Teaching Tips / Activity Overview:
This lesson will be the first in a unit on constructing Phylogenetic Trees from DNA or Protein Sequences. The unit overview / engagement activity is provided by Tara Flick's Bear Evolution Lesson, in which students:
- Collect 9 DNA sequences from various species of bears and other closely related species from the NCBI database;
- Generate an edit-distance matrix consisting of evolutionary distances between all pairwise combinations of the 9 animals, using UCSD's Biology Workbench CLUSTAL tools;
- Generate a phylogenetic tree from the edit-distance matrix.
The edit-distance matrix and the phylogenetic tree for the Bear Evolution lesson (i.e. the results) are contained in the Bear Evolution Lesson Results.doc document.The algorithms behind this process, however, are hidden inside Biology Workbench's opaque "black box". This new unit will attempt to make these algorithms transparent to students.
- Lesson 1 (this lesson): Students construct an Excel spreadsheet to model the simplest implementation of the LCS (Longest Common Subsequence) algorithm in order to calculate the degree of homology between 2 sequences.
- Lesson 2: Students construct the same program in Java or another higher level language/IDE. Students will also add scoring matrices for gaps, insertions, deletions, and point mutations, including implementing the BLOSUM and PAM matrices for protein sequences.
- Lesson 3: Students will convert the homology data to edit-distances and construct a matrix.
- Lesson 4: Students will build a program to use the edit-distance matrix data to construct a phylogenetic tree.

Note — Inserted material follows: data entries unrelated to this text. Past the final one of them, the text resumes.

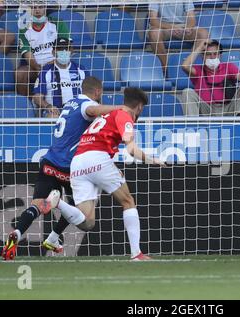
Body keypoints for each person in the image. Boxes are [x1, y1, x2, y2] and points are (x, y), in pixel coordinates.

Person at [1, 77, 121, 260]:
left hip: (49, 162)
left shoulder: (69, 103)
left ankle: (18, 233)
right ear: (97, 92)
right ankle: (54, 227)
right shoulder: (86, 105)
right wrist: (120, 109)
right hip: (68, 167)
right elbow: (93, 110)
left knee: (36, 205)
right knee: (81, 212)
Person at [46, 87, 165, 261]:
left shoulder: (106, 115)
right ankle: (136, 254)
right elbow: (131, 149)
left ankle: (58, 203)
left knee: (87, 222)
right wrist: (152, 160)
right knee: (128, 201)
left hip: (78, 162)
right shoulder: (126, 115)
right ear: (139, 107)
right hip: (98, 158)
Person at [181, 39, 240, 116]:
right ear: (203, 56)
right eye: (208, 54)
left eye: (215, 54)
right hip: (207, 109)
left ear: (220, 55)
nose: (212, 57)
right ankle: (193, 124)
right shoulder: (198, 70)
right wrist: (199, 48)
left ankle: (239, 120)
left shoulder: (228, 66)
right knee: (187, 92)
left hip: (228, 108)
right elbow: (185, 66)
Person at [16, 4, 70, 97]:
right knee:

- Lesson 1 can be taught in an Introductory CS class where students have learned the basics of Excel spreadsheet construction, including a familiarity with functions, formulas and absolute/relative cell refererencing. In more advanced classes, Lesson 1 serves as a scaffold / proof-of-concept model for students to better understand the Java (or other higher-level language) program that they will be designing and coding.

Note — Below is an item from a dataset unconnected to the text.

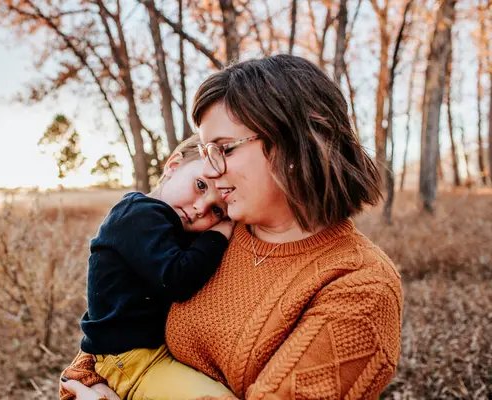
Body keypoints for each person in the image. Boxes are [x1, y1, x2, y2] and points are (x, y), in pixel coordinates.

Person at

- The 2 POWERPOINT Presentations contain step-by-step instructions for building a small version of the program - something that can handle and show how the algorithm works for a sequence of up to 10 characters in length.
- 2 XLSM documents are attached. The first is the completed model built from the 2 POWERPOINT Presentations. The 2nd is an expanded version that can handle sequences up to 256 characters in length; The β-chain of hemoglobin from Human and Mouse are compared.